Framework: React 19 with TypeScript
Build Tool: Vite 7
Styling: Tailwind CSS v4 + shadcn/ui
State Management: React Query + Zustand
HTTP Client: Axios

Prerequisites

OS: WSL2 Ubuntu 24.04
Python: 3.12+
Node.js: 24.x LTS
MySQL: External database server (provided)
GPU (Optional): NVIDIA GPU with CUDA 11.2+ for hardware acceleration

Quick Start

1. Automated Setup (Recommended)

# Run automated setup script
./setup_dev_env.sh

This script automatically:

Detects NVIDIA GPU and CUDA version (if available)
Installs Python development tools (pip, venv, build-essential)
Installs system dependencies (pandoc, LibreOffice, fonts, etc.)
Installs Node.js (via nvm)
Installs PaddlePaddle GPU version (if GPU detected) or CPU version
Installs other Python packages
Installs frontend dependencies
Verifies GPU functionality (if GPU detected)

▸ Available data
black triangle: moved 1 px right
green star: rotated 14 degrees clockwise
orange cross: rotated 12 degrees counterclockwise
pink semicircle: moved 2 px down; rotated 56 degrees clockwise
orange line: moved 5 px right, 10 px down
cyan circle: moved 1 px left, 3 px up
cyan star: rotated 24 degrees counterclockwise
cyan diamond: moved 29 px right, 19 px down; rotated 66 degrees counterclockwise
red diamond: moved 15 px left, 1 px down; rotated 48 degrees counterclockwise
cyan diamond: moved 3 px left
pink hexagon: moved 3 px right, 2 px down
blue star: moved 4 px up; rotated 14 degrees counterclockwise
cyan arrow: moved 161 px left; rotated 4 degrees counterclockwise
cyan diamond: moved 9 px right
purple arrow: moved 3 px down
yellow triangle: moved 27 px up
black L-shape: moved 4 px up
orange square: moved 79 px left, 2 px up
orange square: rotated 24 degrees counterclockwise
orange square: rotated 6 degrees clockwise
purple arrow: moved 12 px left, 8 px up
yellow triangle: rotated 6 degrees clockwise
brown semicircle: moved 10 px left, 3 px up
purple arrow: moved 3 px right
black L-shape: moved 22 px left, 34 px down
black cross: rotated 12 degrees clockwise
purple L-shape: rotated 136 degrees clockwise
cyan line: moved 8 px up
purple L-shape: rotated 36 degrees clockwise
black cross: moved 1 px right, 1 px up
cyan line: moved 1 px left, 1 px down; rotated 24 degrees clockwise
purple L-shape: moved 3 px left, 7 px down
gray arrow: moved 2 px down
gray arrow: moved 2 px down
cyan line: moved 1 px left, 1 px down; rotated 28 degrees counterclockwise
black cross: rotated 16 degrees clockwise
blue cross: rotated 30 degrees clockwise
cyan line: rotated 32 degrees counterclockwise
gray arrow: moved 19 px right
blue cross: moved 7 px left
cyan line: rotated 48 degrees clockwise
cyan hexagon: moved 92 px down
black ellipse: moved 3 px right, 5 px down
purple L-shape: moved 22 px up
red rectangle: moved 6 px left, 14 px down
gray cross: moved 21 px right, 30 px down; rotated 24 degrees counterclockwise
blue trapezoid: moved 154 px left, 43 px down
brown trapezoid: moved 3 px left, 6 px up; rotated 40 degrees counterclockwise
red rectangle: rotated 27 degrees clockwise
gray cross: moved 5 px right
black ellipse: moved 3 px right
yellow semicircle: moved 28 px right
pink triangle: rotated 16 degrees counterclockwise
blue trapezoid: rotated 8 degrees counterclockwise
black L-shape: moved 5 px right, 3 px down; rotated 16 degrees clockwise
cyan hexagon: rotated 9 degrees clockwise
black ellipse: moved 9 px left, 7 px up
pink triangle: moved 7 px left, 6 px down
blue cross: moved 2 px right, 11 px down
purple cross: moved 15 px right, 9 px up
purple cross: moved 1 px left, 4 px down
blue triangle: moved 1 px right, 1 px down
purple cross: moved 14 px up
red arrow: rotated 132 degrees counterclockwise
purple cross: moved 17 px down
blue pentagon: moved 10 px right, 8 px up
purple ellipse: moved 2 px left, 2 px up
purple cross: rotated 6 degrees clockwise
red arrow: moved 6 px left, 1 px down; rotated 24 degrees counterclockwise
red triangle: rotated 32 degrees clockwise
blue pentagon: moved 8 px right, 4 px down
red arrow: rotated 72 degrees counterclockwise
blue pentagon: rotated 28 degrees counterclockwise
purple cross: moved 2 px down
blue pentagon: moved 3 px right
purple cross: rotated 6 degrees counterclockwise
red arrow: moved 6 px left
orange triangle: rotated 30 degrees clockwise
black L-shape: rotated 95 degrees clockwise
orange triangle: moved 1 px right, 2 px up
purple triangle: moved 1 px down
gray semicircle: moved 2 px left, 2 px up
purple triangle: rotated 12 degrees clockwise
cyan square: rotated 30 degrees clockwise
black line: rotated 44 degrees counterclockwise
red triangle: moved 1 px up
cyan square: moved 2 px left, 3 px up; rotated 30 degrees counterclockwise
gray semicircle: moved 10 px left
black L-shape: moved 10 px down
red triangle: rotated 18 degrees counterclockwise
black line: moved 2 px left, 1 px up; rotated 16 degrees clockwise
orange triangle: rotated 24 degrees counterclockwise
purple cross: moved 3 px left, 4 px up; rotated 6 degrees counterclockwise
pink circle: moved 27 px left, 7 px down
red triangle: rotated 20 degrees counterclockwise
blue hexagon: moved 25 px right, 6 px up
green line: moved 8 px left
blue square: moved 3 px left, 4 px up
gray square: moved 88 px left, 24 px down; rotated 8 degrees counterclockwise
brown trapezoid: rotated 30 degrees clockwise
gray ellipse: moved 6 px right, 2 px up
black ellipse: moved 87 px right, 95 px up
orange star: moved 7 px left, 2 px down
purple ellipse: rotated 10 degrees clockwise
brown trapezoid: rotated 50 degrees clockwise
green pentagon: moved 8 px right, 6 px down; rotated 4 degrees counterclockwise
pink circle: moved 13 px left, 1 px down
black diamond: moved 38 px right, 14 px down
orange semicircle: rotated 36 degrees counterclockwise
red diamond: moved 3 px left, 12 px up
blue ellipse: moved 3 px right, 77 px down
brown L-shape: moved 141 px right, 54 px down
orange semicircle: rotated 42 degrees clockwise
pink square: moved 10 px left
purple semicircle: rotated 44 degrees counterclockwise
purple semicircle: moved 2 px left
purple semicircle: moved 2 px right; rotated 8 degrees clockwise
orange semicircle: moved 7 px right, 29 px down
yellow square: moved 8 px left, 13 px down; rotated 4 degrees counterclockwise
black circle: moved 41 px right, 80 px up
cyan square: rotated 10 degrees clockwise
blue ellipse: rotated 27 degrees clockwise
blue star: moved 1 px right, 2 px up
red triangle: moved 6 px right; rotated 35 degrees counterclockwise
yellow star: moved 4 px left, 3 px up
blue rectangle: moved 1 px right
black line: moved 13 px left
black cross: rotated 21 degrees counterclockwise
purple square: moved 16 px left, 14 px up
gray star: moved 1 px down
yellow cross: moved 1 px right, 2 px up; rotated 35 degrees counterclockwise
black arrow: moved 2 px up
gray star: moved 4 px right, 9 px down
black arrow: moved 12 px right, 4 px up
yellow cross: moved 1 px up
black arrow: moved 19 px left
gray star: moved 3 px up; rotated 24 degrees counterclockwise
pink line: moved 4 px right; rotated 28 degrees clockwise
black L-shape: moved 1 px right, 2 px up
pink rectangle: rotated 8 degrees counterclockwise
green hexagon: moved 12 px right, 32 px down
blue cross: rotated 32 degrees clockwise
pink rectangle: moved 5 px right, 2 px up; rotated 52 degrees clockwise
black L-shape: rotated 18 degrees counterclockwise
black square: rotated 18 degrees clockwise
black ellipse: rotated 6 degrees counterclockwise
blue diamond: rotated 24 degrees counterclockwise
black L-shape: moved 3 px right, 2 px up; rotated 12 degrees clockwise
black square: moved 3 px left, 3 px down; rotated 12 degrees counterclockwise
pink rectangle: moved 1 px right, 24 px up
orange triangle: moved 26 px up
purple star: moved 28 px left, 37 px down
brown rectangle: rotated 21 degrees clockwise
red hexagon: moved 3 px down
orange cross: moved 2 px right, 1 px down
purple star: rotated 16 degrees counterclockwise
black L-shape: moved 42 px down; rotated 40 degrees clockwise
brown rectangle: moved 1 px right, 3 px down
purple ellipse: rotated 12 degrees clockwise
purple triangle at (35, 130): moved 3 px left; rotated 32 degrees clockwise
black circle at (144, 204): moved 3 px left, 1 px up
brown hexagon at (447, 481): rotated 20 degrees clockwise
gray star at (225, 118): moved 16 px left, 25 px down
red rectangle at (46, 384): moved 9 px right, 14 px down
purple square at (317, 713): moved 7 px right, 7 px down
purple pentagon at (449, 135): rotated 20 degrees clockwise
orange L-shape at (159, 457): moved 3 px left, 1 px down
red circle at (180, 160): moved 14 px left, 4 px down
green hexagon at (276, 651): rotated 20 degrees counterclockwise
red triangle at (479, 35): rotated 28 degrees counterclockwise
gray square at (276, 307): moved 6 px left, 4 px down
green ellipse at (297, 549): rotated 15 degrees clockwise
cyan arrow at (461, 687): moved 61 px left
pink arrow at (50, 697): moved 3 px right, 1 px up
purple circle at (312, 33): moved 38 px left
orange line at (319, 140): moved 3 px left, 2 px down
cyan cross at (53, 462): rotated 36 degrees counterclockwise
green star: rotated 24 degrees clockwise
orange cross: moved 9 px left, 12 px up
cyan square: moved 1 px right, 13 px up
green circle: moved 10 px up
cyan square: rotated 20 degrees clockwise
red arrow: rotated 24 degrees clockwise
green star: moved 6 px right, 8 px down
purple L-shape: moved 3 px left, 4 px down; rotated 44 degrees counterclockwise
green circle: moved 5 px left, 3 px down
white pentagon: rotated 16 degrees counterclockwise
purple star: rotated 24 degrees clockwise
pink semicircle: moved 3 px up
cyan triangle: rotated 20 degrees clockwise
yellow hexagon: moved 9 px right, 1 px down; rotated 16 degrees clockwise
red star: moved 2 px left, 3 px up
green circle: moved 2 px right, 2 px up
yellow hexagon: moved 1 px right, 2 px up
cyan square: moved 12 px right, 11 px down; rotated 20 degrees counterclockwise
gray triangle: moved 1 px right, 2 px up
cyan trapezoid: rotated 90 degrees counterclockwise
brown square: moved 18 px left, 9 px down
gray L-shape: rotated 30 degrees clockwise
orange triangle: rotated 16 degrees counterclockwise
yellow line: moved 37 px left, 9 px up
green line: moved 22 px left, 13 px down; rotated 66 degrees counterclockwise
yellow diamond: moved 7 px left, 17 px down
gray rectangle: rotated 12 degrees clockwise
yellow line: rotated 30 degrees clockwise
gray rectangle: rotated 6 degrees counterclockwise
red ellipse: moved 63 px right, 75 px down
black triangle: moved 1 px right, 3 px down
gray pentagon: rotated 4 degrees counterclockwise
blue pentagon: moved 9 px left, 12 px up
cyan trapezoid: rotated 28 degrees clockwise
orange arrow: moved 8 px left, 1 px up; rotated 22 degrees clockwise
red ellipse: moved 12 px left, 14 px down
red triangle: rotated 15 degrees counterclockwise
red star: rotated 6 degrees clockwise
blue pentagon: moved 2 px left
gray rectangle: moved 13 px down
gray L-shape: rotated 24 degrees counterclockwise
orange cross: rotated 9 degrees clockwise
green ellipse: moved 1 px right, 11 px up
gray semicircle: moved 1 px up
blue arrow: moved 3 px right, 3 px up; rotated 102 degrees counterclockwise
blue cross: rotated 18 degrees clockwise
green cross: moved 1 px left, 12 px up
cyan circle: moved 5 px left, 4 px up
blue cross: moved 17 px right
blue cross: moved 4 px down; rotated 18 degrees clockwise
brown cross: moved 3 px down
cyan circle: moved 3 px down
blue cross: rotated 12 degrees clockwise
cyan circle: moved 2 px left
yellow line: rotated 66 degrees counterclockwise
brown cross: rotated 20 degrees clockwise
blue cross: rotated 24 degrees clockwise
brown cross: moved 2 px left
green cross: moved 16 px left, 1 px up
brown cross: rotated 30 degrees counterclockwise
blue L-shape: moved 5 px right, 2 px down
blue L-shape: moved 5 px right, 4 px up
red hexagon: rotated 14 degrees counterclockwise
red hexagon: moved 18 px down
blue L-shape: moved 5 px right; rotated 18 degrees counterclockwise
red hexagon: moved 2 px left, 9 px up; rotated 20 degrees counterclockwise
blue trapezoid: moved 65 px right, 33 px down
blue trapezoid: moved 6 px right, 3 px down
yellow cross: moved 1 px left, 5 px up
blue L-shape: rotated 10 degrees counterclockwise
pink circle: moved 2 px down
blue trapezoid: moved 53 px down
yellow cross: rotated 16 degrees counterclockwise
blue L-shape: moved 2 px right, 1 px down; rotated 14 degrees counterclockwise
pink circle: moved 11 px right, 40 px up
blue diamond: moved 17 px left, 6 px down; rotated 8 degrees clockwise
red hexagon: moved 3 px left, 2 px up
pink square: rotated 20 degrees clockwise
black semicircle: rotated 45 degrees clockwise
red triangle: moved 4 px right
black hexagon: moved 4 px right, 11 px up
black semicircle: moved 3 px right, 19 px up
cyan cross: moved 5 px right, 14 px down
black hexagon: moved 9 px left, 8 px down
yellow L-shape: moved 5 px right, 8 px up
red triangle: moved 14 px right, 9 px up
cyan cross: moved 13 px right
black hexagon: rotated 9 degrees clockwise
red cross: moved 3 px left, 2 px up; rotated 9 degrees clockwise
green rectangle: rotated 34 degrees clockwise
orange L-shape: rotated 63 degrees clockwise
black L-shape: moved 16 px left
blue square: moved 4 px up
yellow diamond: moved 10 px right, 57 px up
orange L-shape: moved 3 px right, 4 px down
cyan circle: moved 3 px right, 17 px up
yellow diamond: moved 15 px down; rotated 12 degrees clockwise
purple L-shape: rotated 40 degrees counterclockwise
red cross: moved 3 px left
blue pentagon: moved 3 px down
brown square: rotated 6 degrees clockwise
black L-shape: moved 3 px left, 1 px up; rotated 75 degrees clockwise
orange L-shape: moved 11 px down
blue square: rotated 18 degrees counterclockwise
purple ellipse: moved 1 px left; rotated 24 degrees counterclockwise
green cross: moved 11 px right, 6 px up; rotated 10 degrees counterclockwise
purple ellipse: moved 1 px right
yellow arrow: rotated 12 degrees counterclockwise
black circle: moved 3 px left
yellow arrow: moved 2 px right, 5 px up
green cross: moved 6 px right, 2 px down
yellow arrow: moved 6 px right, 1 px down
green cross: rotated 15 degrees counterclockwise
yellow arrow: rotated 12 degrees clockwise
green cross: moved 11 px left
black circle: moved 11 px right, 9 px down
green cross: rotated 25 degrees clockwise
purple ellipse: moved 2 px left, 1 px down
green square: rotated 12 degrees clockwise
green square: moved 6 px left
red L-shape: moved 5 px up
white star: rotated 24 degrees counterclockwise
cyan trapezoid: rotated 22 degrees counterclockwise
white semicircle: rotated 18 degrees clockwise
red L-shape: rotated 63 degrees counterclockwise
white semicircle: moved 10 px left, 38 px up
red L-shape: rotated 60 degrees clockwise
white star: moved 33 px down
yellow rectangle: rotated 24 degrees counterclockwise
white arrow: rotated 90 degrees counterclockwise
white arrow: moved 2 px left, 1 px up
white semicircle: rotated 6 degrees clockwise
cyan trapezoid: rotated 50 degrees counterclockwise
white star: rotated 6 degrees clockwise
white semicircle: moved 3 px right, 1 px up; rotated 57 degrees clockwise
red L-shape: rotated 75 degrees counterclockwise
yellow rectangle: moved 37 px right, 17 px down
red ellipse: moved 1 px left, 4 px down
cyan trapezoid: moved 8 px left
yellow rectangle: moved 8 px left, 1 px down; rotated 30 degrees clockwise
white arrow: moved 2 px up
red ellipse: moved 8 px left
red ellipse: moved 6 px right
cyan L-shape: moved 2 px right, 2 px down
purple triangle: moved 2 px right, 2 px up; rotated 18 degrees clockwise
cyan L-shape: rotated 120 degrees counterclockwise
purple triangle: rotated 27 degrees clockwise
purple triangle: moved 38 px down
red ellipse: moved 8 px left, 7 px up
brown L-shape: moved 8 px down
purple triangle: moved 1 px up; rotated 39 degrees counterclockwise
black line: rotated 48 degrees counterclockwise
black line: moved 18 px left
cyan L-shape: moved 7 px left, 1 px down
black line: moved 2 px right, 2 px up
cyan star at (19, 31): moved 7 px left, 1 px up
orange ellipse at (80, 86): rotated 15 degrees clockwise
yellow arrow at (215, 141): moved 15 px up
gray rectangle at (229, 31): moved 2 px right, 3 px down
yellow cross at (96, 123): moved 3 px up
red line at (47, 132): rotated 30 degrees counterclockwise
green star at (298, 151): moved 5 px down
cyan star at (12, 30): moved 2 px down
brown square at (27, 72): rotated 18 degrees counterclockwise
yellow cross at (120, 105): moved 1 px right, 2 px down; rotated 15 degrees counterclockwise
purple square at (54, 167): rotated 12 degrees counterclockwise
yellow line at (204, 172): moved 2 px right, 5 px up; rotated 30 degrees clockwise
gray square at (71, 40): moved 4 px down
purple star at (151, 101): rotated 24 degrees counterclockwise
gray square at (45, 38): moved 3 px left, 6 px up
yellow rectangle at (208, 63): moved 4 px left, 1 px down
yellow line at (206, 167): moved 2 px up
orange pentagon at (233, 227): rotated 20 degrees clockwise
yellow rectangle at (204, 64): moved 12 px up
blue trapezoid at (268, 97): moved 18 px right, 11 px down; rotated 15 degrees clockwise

▸ Task description
Quote the entire project setup text word for word. None of the items are needed.

▸ Result below
Framework: React 19 with TypeScript
Build Tool: Vite 7
Styling: Tailwind CSS v4 + shadcn/ui
State Management: React Query + Zustand
HTTP Client: Axios

Prerequisites

OS: WSL2 Ubuntu 24.04
Python: 3.12+
Node.js: 24.x LTS
MySQL: External database server (provided)
GPU (Optional): NVIDIA GPU with CUDA 11.2+ for hardware acceleration

Quick Start

1. Automated Setup (Recommended)

# Run automated setup script
./setup_dev_env.sh

This script automatically:

Detects NVIDIA GPU and CUDA version (if available)
Installs Python development tools (pip, venv, build-essential)
Installs system dependencies (pandoc, LibreOffice, fonts, etc.)
Installs Node.js (via nvm)
Installs PaddlePaddle GPU version (if GPU detected) or CPU version
Installs other Python packages
Installs frontend dependencies
Verifies GPU functionality (if GPU detected)